Task instructions:
A – In the statistics lab excerpt, which parameter of `st.t.pdf` sets the standard error?
B – Translate this sentence from the statistics lab excerpt into Spanish: "The function `census.index` returns the labels of each row in the `census` data frame."

Document segment:
================

Once again the **scipy** library is used, though this time calling for the t-distribution instead of the normal distribution. The `st.t.pdf` function creates the t-distribution using the parameters `df` for the degrees of freedom, `loc` for the average, and `scale` for the standard error. The function `census.index` returns the labels of each row in the `census` data frame. Thus, applying the `len`gth function to this list yields the number of rows, which is $n$, the sample size.

<div class="alert alert-block alert-info">
<b>Exercise 3:</b> Construct and display both bootstrapped and model distributions for the sample mean. Compute a confidence interval using the bootstrapped distributions. Compare the bootstrapped distribution to the model distribution. Why do you think the two distributions differ as much as they do?</div>

## Cleaning data

As you saw in exercise 2, some data for the `total_personal_income` variable is `NaN`. The code for constructing the bootstrap distribution and the code for constructing the model handle `NaN` values differently. In order to resolve this issue, you will need to "clean the data." The theory behind statistically proper data cleaning is beyond the scope of this book and labs. The aim for this section is for you to recognize that this is an important part of the process of doing statistics.

================

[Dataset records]
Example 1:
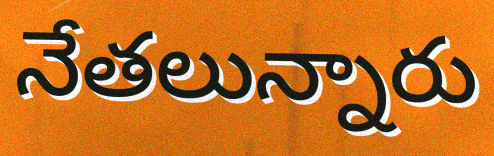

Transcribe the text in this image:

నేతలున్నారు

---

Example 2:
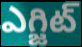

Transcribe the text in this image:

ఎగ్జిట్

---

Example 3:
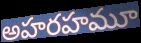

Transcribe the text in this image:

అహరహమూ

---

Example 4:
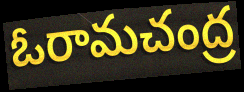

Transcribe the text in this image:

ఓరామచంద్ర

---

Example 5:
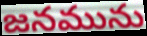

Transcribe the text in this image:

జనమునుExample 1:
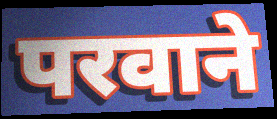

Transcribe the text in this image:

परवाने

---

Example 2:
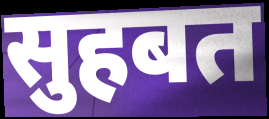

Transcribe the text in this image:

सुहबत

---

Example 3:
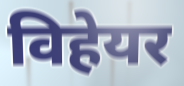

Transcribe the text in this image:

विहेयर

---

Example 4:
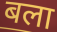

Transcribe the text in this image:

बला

================

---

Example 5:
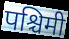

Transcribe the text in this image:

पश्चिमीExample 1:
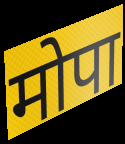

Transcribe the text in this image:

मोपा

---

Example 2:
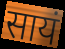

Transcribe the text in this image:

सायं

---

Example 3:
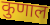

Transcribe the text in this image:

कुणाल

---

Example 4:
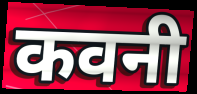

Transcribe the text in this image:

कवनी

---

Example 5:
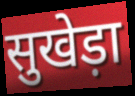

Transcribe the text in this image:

================

Results in order:
A – The `scale` parameter.

B – La función `census.index` devuelve las etiquetas de cada fila del marco de datos `census`.